[INFORMATION PROVIDED — start]

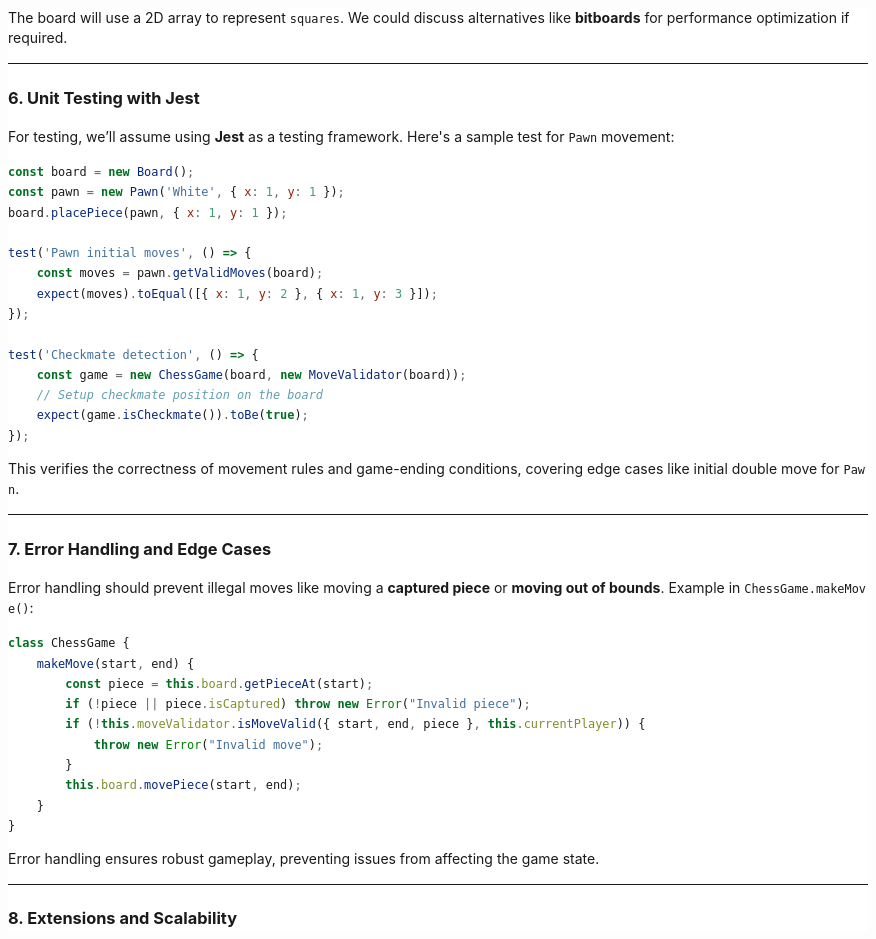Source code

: The board will use a 2D array to represent `squares`. We could discuss alternatives like **bitboards** for performance optimization if required.

---

### 6. **Unit Testing with Jest**

For testing, we’ll assume using **Jest** as a testing framework. Here's a sample test for `Pawn` movement:

```javascript
const board = new Board();
const pawn = new Pawn('White', { x: 1, y: 1 });
board.placePiece(pawn, { x: 1, y: 1 });

test('Pawn initial moves', () => {
    const moves = pawn.getValidMoves(board);
    expect(moves).toEqual([{ x: 1, y: 2 }, { x: 1, y: 3 }]);
});

test('Checkmate detection', () => {
    const game = new ChessGame(board, new MoveValidator(board));
    // Setup checkmate position on the board
    expect(game.isCheckmate()).toBe(true);
});
```

This verifies the correctness of movement rules and game-ending conditions, covering edge cases like initial double move for `Pawn`.

---

### 7. **Error Handling and Edge Cases**

Error handling should prevent illegal moves like moving a **captured piece** or **moving out of bounds**. Example in `ChessGame.makeMove()`:

```javascript
class ChessGame {
    makeMove(start, end) {
        const piece = this.board.getPieceAt(start);
        if (!piece || piece.isCaptured) throw new Error("Invalid piece");
        if (!this.moveValidator.isMoveValid({ start, end, piece }, this.currentPlayer)) {
            throw new Error("Invalid move");
        }
        this.board.movePiece(start, end);
    }
}
```

Error handling ensures robust gameplay, preventing issues from affecting the game state.

---

### 8. **Extensions and Scalability**
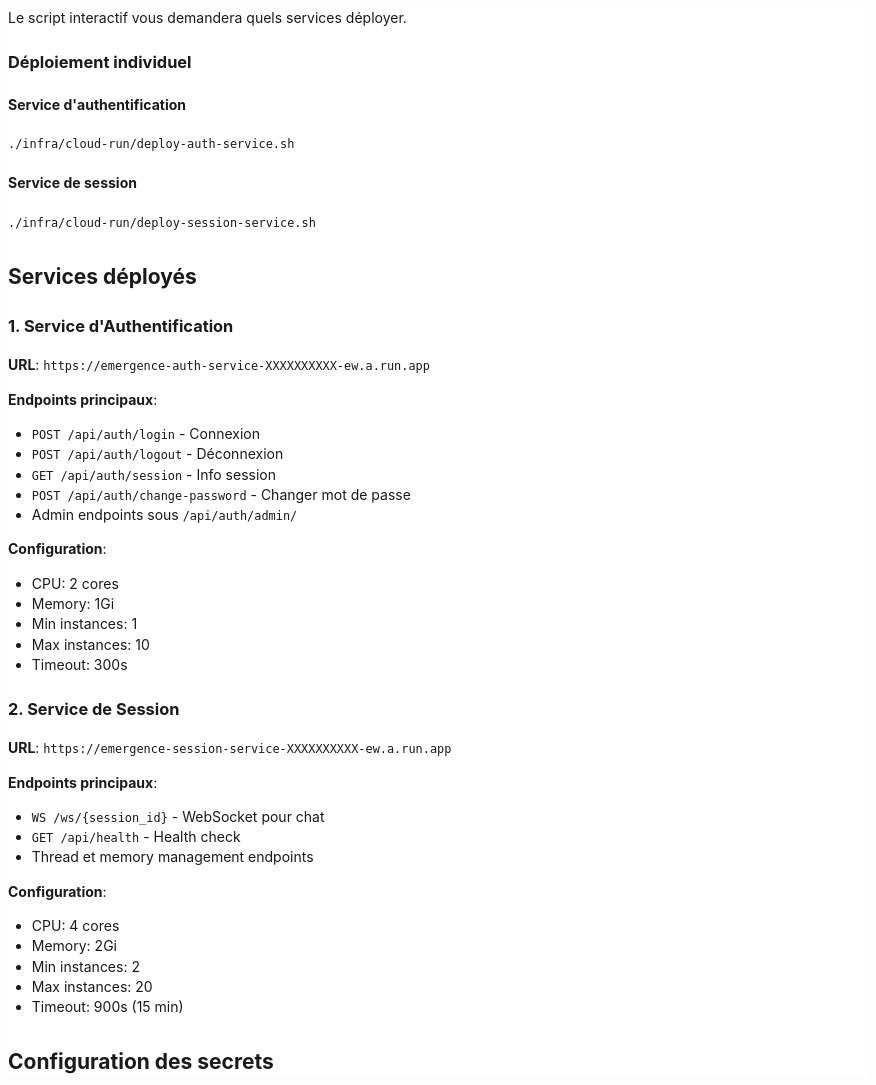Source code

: Le script interactif vous demandera quels services déployer.

### Déploiement individuel

#### Service d'authentification

```bash
./infra/cloud-run/deploy-auth-service.sh
```

#### Service de session

```bash
./infra/cloud-run/deploy-session-service.sh
```

## Services déployés

### 1. Service d'Authentification

**URL**: `https://emergence-auth-service-XXXXXXXXXX-ew.a.run.app`

**Endpoints principaux**:
- `POST /api/auth/login` - Connexion
- `POST /api/auth/logout` - Déconnexion
- `GET /api/auth/session` - Info session
- `POST /api/auth/change-password` - Changer mot de passe
- Admin endpoints sous `/api/auth/admin/`

**Configuration**:
- CPU: 2 cores
- Memory: 1Gi
- Min instances: 1
- Max instances: 10
- Timeout: 300s

### 2. Service de Session

**URL**: `https://emergence-session-service-XXXXXXXXXX-ew.a.run.app`

**Endpoints principaux**:
- `WS /ws/{session_id}` - WebSocket pour chat
- `GET /api/health` - Health check
- Thread et memory management endpoints

**Configuration**:
- CPU: 4 cores
- Memory: 2Gi
- Min instances: 2
- Max instances: 20
- Timeout: 900s (15 min)

## Configuration des secrets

[INFORMATION PROVIDED — finish]

* [ACTIVITY]
Set down every line above exactly, pictures excluded.

* [ANSWER BELOW]
Source code

: The board will use a 2D array to represent `squares`. We could discuss alternatives like **bitboards** for performance optimization if required.

---

### 6. **Unit Testing with Jest**

For testing, we’ll assume using **Jest** as a testing framework. Here's a sample test for `Pawn` movement:

```javascript
const board = new Board();
const pawn = new Pawn('White', { x: 1, y: 1 });
board.placePiece(pawn, { x: 1, y: 1 });

test('Pawn initial moves', () => {
    const moves = pawn.getValidMoves(board);
    expect(moves).toEqual([{ x: 1, y: 2 }, { x: 1, y: 3 }]);
});

test('Checkmate detection', () => {
    const game = new ChessGame(board, new MoveValidator(board));
    // Setup checkmate position on the board
    expect(game.isCheckmate()).toBe(true);
});
```

This verifies the correctness of movement rules and game-ending conditions, covering edge cases like initial double move for `Pawn`.

---

### 7. **Error Handling and Edge Cases**

Error handling should prevent illegal moves like moving a **captured piece** or **moving out of bounds**. Example in `ChessGame.makeMove()`:

```javascript
class ChessGame {
    makeMove(start, end) {
        const piece = this.board.getPieceAt(start);
        if (!piece || piece.isCaptured) throw new Error("Invalid piece");
        if (!this.moveValidator.isMoveValid({ start, end, piece }, this.currentPlayer)) {
            throw new Error("Invalid move");
        }
        this.board.movePiece(start, end);
    }
}
```

Error handling ensures robust gameplay, preventing issues from affecting the game state.

---

### 8. **Extensions and Scalability**
Source code

: Le script interactif vous demandera quels services déployer.

### Déploiement individuel

#### Service d'authentification

```bash
./infra/cloud-run/deploy-auth-service.sh
```

#### Service de session

```bash
./infra/cloud-run/deploy-session-service.sh
```

## Services déployés

### 1. Service d'Authentification

**URL**: `https://emergence-auth-service-XXXXXXXXXX-ew.a.run.app`

**Endpoints principaux**:
- `POST /api/auth/login` - Connexion
- `POST /api/auth/logout` - Déconnexion
- `GET /api/auth/session` - Info session
- `POST /api/auth/change-password` - Changer mot de passe
- Admin endpoints sous `/api/auth/admin/`

**Configuration**:
- CPU: 2 cores
- Memory: 1Gi
- Min instances: 1
- Max instances: 10
- Timeout: 300s

### 2. Service de Session

**URL**: `https://emergence-session-service-XXXXXXXXXX-ew.a.run.app`

**Endpoints principaux**:
- `WS /ws/{session_id}` - WebSocket pour chat
- `GET /api/health` - Health check
- Thread et memory management endpoints

**Configuration**:
- CPU: 4 cores
- Memory: 2Gi
- Min instances: 2
- Max instances: 20
- Timeout: 900s (15 min)

## Configuration des secrets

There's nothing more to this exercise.